» DESCRIPTION OF THE TASK
In the worked solution on the equation-solving page, which relation is labeled as equation (2)?

» DOCUMENT EXCERPT
+ + + + +

Browse Questions

# Solve the equation $\;z^{2} = \overline{z}\;$ where $\;z=x+iy$

$(a)\;\large\frac{7}{2} \pm \large\frac{\sqrt{3}}{2}\qquad(b)\;-\large\frac{1}{2} \pm \large\frac{\sqrt{3}}{2}\qquad(c)\;-\large\frac{3}{2} \pm \large\frac{\sqrt{5}}{2}\qquad(d)\;-\large\frac{5}{2} \pm \large\frac{\sqrt{3}}{2}$

Answer : $\;-\large\frac{1}{2} \pm \large\frac{\sqrt{3}}{2}$
Explanation :
$\;z^{2} = \overline{z}\;$
$(x+iy)^{2} = x-iy$
$x^{2} + (iy)^{2} +2ixy= x-iy$
$x^{2} -y^{2} +2ixy = x-iy$
Threfore , $x^{2} - y^{2} =x$---(1) and $\;2xy=y$----(2)

+ + + + +

[Stored data]
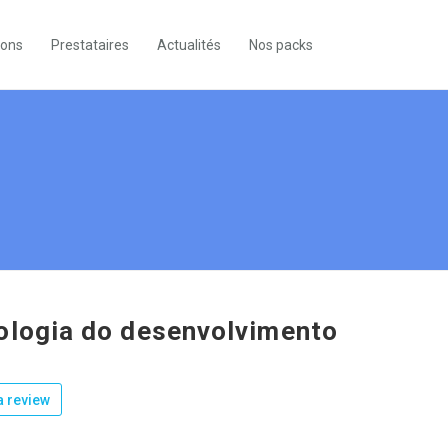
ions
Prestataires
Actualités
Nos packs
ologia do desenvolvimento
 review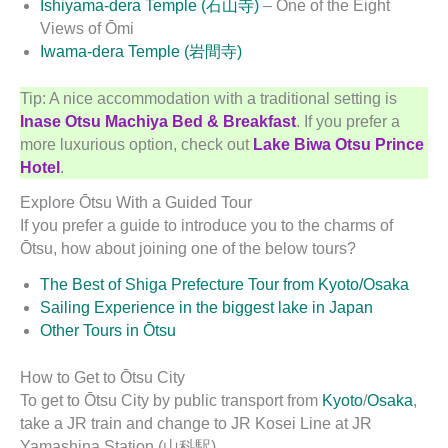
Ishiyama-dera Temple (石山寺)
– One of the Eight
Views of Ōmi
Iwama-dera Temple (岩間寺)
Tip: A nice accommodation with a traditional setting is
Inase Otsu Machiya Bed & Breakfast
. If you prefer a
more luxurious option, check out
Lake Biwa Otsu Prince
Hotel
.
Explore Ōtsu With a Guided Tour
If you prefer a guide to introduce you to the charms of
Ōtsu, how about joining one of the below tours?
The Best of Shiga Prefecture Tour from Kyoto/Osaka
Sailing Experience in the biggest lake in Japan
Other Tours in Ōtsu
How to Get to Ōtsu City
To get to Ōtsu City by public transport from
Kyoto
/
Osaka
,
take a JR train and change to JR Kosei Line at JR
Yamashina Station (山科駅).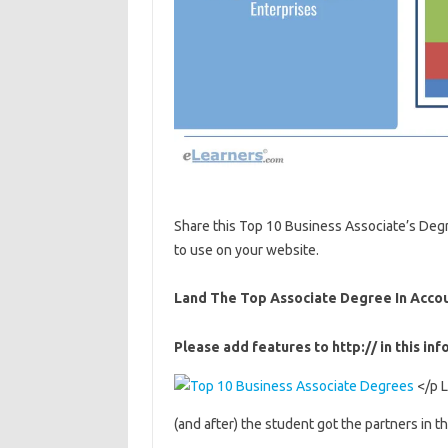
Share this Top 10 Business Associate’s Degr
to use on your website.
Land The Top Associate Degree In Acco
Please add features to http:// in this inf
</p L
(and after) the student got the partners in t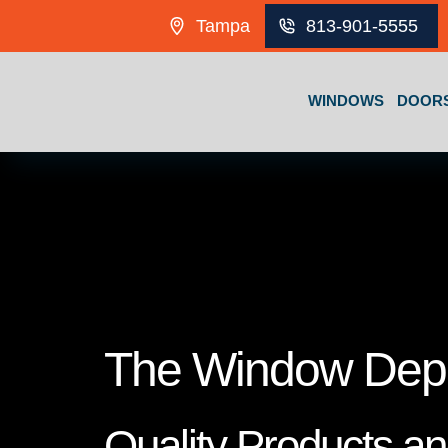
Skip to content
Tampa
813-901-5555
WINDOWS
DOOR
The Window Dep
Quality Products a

+ + + + +

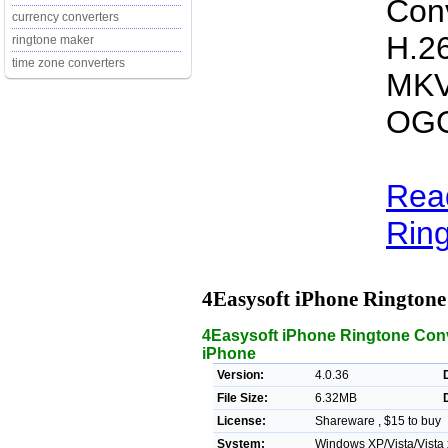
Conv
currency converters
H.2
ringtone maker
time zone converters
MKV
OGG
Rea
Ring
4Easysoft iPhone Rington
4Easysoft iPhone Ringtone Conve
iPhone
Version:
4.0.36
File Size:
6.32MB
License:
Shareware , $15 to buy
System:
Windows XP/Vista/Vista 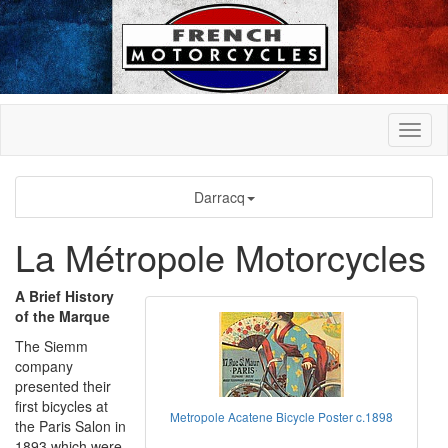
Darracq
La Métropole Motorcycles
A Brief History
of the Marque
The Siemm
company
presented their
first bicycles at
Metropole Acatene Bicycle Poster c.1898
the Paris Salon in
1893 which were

+ + + + +

» RESPONSE
2xy = y